L’enfance, c’est le manteau qui vous pare pour la vie.
On ne se remet pas de l’enfer des premières années, ni de l’amour incommensurable d’une Maman.
C’est sur ce poignant paradoxe qu’est construit le récit autobiographique de Vera Feyder.
Un récit somptueux, de chagrin contenu et de larmes refoulées par une petite fille, dans l’unique perspective d’épargner celles de sa Maman :
« …le bataillon embusqué des larmes me montait à la gorge, et les mots d’adieu à Elise s’y étranglaient » (p 30)

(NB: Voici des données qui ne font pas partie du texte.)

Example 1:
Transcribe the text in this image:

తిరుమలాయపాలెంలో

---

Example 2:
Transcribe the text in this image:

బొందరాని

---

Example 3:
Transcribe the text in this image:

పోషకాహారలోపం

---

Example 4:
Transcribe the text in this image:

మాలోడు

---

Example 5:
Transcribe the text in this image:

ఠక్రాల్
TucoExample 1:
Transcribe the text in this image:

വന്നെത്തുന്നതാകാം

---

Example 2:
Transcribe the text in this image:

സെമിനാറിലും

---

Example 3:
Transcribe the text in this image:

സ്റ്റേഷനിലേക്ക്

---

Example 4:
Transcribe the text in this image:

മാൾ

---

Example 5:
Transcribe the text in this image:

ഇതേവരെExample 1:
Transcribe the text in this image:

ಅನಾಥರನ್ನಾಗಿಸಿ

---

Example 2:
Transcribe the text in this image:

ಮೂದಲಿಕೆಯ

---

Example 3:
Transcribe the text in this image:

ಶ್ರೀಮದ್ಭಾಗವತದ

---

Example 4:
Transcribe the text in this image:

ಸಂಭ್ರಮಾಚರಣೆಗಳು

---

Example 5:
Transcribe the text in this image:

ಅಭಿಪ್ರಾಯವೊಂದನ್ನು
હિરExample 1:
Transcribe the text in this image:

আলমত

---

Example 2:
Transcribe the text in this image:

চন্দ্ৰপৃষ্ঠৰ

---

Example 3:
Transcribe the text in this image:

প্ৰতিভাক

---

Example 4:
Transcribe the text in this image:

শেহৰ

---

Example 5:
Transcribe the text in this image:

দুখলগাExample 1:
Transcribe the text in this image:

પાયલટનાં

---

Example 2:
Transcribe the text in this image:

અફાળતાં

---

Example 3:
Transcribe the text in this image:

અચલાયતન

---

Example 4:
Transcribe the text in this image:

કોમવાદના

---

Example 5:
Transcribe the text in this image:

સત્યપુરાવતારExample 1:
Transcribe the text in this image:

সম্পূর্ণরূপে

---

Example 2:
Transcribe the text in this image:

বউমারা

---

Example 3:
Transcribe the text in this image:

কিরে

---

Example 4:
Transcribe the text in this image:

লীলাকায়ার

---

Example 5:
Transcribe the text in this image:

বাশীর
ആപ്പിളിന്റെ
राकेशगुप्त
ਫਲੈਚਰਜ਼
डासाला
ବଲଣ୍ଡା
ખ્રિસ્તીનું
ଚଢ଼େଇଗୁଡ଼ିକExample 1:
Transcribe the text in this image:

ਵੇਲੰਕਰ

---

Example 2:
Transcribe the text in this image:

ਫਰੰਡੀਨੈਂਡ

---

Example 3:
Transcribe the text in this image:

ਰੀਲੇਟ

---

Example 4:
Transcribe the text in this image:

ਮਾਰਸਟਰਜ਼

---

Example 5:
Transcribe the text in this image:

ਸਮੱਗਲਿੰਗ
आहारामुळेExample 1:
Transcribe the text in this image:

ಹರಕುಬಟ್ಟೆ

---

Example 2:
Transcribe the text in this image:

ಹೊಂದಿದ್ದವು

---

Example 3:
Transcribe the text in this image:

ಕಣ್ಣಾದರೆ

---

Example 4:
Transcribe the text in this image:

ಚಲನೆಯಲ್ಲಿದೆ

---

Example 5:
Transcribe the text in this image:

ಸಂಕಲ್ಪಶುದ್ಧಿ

Atteinte de phtisie doublée d’anorexie, la toute jeune enfant subit des séjours longs et traumatisants dans des homes belges, de l’après-guerre, aux allures d’enfer. A côté du « bourbier franchimontois » – le pire de ses séjours en pensionnat – l’univers des Choristes a des allures …d’enfant de chœur.
Un livre marquant, écrit d’une plume dense, magnifique, où chaque mot est pesé, chaque expression, travaillée. Le tragique transperce les mots, sidère le lecteur :
« L’enfance a ses raisons que la raison des adultes ignore. Ou feint d’ignorer. L’enfance orpheline plus qu’une autre : les trous affectifs qu’il lui faut combler sont si grands, le froid du monde s’engouffrant par eux si mordant, que les premières sèves du corps, les premiers élans de l’âme s’y trouvent bloqués, pris dans les glaces. » (p 101)
Le salut viendra du rêve et de la puissance d’imagination qui nourrira la plume de cet auteur d’exception.
Un livre remarquable.
Apolline Elter
Un manteau de trous, Vera Feyder, Le grand miroir, avril 2007, 146 pp.